For Florence Welch, the success of her first two Florence + the Machine albums Lungs (2009) and Ceremonials (2011) meant five years of back-to-back recording, promoting and touring. Lungs ran straight into the making, promoting and touring of the Grammy-nominated Ceremonials, an album written while on the road and recorded straight after coming off tour. The shows were getting bigger, the hair redder, the success wider and wilder.
A pop star at 21, with two international hit albums behind her, Florence discovered that in giving seven years to her music, some elements of real life had been left by the wayside.
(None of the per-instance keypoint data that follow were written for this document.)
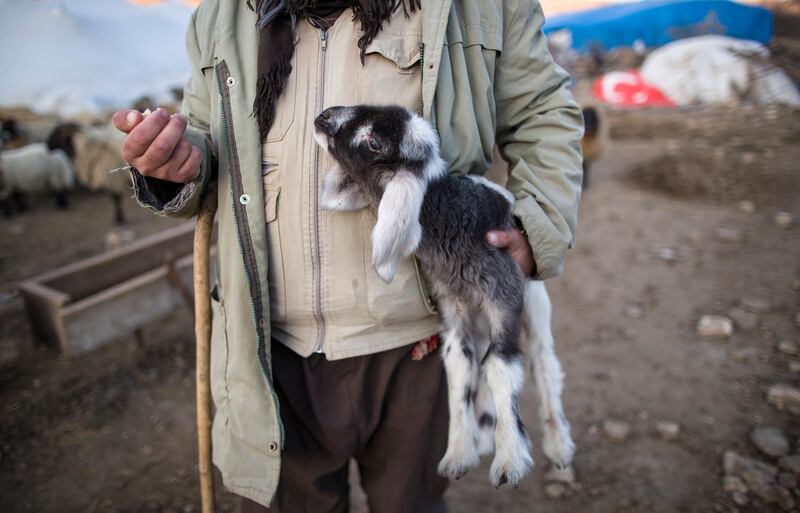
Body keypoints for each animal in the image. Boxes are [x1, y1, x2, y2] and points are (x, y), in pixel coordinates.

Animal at [312, 105, 576, 488]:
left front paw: (510, 460)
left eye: (374, 143)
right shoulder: (454, 308)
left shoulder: (504, 298)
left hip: (534, 299)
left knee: (545, 364)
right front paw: (457, 455)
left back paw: (558, 446)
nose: (322, 118)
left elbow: (501, 365)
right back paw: (485, 433)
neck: (453, 221)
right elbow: (459, 370)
Coming back from tour and moving out of her mother’s Camberwell home, Florence re-engaged with normal life: going out, falling in and out of love, and simply trying to learn how to look after herself outside of the hermetic bubble of life of the road.
“It was sort of a crash landing” Florence freely admits, “I guess although I’ve always dealt in fantasy and metaphor when I came to writing, that meant the songs this time were dealing much more in reality. Ceremonials was so fixated on death and water, and the idea of escape or transcendence through death, but the new album became about trying to learn how live, and how to love in the world rather than trying to escape from it. Which is frightening because I’m not hiding behind anything but it felt like something I had to do.”
And so the new Florence, and her songs, started to swim into focus.
The result is How Big How Blue How Beautiful a collection of songs, written and recorded over the course of 2014. Produced by Markus Dravs (Björk, Arcade Fire, Coldplay) with contributions from Paul Epworth, Kid Harpoon and John Hill, the third album by Florence + the Machine is live-sounding, tune-rich, unhinged in all the right places and powerful in all the best ways. In voice and, ultimately, outlook Florence has never sounded better.